BEGIN Dataset extract
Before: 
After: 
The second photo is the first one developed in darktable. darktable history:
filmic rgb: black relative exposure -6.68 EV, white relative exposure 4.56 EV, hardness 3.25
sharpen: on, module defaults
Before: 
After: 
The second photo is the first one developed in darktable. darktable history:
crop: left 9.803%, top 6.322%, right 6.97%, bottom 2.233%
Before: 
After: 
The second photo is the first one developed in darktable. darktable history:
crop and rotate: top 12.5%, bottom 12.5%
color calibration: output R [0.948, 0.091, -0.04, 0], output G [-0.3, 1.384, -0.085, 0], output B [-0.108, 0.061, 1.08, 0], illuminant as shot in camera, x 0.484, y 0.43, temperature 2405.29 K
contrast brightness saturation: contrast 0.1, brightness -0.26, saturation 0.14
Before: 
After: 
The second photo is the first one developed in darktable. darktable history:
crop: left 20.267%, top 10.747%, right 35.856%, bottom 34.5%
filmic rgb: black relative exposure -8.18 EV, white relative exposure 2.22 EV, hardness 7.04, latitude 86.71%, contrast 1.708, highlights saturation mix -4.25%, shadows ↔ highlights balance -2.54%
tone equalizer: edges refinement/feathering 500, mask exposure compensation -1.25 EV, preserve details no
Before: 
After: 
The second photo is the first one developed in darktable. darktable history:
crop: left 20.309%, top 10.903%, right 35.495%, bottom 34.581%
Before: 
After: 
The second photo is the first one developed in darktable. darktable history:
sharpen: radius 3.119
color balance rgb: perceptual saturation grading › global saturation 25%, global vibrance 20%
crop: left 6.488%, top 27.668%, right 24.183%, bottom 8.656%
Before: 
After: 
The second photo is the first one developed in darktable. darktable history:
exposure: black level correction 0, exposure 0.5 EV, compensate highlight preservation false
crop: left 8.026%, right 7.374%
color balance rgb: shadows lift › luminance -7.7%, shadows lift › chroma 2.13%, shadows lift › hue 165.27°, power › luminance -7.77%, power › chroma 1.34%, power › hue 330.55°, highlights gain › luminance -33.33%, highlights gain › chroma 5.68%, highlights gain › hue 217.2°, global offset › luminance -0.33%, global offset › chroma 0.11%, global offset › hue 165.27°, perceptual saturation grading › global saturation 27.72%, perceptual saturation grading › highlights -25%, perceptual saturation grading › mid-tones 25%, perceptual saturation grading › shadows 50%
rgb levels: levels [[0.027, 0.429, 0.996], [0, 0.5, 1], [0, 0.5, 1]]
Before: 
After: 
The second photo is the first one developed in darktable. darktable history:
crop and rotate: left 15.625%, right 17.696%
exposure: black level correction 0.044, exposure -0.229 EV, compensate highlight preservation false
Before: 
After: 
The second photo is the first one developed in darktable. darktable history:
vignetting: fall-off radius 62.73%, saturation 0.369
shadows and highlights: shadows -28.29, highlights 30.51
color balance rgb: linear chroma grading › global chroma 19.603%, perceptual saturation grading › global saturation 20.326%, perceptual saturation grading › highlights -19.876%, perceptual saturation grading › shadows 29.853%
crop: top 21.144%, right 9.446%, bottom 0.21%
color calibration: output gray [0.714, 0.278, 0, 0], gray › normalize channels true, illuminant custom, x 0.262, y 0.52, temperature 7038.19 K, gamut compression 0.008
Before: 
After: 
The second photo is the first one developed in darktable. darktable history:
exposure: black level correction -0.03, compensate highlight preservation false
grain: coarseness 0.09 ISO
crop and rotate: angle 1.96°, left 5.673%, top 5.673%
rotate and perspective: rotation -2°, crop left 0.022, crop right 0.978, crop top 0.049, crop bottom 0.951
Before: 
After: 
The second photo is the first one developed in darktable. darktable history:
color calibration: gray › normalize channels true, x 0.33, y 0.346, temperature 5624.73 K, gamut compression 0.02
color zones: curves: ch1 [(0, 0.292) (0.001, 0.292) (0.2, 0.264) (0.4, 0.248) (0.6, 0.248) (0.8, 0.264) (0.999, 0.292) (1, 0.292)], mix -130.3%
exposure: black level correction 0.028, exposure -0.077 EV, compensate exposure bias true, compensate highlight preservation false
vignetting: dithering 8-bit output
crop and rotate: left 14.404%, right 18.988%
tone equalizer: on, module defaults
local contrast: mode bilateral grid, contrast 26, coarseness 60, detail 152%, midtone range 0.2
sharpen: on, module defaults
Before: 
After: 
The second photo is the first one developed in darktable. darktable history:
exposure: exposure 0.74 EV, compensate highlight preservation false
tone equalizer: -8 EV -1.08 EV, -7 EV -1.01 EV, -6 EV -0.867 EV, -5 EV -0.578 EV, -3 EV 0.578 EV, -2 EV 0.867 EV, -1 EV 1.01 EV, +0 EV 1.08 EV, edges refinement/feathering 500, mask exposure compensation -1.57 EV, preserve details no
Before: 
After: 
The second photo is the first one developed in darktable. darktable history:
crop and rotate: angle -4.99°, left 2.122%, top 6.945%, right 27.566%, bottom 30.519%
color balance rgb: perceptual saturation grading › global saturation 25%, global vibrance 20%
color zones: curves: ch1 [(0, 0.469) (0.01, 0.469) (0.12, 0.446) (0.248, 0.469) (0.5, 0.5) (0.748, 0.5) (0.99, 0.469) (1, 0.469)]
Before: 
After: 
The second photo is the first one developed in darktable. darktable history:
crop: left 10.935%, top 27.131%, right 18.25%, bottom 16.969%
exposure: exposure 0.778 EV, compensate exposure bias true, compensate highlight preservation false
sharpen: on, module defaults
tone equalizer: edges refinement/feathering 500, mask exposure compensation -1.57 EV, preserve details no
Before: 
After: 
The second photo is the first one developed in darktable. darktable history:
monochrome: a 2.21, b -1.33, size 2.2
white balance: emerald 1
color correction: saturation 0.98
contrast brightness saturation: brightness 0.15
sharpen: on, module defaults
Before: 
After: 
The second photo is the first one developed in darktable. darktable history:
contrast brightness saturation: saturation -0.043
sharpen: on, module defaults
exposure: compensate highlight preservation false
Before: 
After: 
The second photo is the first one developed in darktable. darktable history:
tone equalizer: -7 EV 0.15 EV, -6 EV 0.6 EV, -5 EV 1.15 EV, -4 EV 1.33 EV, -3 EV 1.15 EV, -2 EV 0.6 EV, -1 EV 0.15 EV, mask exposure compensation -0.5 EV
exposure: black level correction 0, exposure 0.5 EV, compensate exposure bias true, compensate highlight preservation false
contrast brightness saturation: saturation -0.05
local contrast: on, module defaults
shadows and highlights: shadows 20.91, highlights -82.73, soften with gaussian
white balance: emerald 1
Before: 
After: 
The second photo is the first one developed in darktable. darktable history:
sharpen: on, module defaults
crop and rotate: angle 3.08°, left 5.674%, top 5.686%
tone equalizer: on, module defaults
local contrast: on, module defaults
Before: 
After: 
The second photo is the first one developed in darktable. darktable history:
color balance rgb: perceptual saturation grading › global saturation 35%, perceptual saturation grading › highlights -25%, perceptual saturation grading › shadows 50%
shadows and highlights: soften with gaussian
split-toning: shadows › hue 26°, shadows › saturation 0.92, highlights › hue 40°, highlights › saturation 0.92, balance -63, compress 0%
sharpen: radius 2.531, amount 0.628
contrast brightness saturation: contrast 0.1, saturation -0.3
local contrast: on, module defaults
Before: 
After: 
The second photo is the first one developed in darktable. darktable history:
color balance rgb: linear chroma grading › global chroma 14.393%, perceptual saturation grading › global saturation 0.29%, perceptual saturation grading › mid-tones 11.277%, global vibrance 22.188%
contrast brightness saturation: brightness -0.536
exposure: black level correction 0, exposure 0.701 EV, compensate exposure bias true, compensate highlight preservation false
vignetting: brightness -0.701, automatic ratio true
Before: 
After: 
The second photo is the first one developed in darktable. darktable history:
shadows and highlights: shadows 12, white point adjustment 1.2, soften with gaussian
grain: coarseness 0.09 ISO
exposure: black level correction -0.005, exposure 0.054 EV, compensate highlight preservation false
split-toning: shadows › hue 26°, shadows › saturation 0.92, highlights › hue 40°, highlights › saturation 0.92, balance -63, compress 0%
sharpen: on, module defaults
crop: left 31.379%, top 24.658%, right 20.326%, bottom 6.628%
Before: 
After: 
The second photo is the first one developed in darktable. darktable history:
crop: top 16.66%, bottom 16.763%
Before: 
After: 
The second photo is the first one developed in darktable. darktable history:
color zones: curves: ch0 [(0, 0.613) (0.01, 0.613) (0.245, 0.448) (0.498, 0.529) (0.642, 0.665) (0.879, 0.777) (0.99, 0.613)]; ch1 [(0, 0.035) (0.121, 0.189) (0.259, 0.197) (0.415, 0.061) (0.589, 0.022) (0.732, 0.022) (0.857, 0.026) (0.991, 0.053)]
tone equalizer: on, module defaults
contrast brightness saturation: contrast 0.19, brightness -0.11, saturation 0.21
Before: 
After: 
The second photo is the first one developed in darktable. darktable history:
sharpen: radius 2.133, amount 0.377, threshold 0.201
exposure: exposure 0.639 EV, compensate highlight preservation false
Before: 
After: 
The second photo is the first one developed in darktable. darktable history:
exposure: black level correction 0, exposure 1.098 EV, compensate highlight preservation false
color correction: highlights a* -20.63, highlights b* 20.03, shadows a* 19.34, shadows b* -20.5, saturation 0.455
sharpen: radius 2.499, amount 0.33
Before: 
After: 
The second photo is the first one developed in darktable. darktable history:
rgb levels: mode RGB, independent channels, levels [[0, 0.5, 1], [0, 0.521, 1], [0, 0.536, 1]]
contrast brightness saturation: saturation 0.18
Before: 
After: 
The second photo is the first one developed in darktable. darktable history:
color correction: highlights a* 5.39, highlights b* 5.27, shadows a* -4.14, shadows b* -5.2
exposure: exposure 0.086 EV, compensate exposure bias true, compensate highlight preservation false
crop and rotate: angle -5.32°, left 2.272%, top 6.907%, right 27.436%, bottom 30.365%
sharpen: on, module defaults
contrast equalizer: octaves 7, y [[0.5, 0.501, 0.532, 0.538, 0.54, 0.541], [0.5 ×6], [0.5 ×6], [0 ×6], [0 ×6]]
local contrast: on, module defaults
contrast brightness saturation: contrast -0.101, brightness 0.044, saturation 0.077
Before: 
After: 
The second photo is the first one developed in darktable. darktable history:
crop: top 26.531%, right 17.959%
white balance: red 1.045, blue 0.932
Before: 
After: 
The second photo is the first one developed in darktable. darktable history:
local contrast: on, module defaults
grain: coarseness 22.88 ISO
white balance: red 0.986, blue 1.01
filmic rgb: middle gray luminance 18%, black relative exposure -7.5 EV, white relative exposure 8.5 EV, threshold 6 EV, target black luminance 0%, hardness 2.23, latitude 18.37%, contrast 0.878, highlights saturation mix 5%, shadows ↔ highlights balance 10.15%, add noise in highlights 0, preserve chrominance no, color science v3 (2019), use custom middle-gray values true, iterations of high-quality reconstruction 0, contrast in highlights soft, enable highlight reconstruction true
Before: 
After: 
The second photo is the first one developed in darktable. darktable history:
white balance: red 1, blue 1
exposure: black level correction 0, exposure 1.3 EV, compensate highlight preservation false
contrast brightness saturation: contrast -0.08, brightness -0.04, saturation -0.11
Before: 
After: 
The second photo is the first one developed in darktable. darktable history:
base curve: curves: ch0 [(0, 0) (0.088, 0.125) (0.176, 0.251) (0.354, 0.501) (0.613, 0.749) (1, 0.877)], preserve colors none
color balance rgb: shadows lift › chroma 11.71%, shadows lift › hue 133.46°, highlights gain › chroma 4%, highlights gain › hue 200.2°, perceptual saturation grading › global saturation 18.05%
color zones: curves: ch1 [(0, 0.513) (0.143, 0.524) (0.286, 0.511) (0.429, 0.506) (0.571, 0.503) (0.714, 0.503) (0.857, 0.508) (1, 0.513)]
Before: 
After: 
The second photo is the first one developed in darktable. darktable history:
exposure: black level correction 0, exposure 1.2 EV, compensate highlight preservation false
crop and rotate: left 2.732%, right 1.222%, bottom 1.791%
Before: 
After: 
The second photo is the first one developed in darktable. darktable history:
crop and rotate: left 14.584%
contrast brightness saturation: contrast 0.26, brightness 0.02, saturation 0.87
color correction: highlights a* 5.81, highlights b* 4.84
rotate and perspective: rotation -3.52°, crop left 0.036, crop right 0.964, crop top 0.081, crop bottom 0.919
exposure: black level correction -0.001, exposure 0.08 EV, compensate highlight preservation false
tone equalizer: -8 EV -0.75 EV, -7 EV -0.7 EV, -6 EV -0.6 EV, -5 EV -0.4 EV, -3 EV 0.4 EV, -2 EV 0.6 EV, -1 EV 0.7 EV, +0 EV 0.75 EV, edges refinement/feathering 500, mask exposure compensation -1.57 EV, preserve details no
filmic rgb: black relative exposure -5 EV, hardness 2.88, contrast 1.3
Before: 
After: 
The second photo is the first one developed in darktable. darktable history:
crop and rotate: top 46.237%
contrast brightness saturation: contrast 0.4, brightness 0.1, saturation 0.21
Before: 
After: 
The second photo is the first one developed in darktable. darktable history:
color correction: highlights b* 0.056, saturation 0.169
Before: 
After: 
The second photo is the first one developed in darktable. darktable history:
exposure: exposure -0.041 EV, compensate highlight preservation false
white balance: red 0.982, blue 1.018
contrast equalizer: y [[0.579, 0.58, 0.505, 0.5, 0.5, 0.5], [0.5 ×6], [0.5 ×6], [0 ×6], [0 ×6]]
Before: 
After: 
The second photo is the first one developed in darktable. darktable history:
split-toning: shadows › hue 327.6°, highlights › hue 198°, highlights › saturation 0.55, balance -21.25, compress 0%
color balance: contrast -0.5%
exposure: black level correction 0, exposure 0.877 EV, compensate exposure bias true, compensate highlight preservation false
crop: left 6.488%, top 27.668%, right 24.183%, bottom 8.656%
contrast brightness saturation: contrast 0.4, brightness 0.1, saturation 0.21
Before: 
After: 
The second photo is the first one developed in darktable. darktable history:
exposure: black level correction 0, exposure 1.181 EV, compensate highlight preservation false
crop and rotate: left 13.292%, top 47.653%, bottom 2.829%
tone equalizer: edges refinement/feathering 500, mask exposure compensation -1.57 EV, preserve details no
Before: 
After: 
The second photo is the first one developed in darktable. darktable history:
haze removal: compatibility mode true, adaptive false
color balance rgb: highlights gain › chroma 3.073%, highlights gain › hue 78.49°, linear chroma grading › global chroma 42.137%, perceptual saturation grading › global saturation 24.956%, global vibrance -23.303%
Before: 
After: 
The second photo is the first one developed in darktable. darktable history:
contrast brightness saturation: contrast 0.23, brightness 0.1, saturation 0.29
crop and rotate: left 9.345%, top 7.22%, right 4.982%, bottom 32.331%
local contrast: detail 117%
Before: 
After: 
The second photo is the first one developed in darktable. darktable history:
END Dataset extract
▶ **Exercise goal**: Reproduce the stretch from the start of the entries through the line that contains "crop: left 9.803%, top", substituting "edit log" for "history" and leaving everything else unchanged.

▶ **Exercise output**:
Before: 
After: 
The second photo is the first one developed in darktable. darktable edit log:
filmic rgb: black relative exposure -6.68 EV, white relative exposure 4.56 EV, hardness 3.25
sharpen: on, module defaults
Before: 
After: 
The second photo is the first one developed in darktable. darktable edit log:
crop: left 9.803%, top 6.322%, right 6.97%, bottom 2.233%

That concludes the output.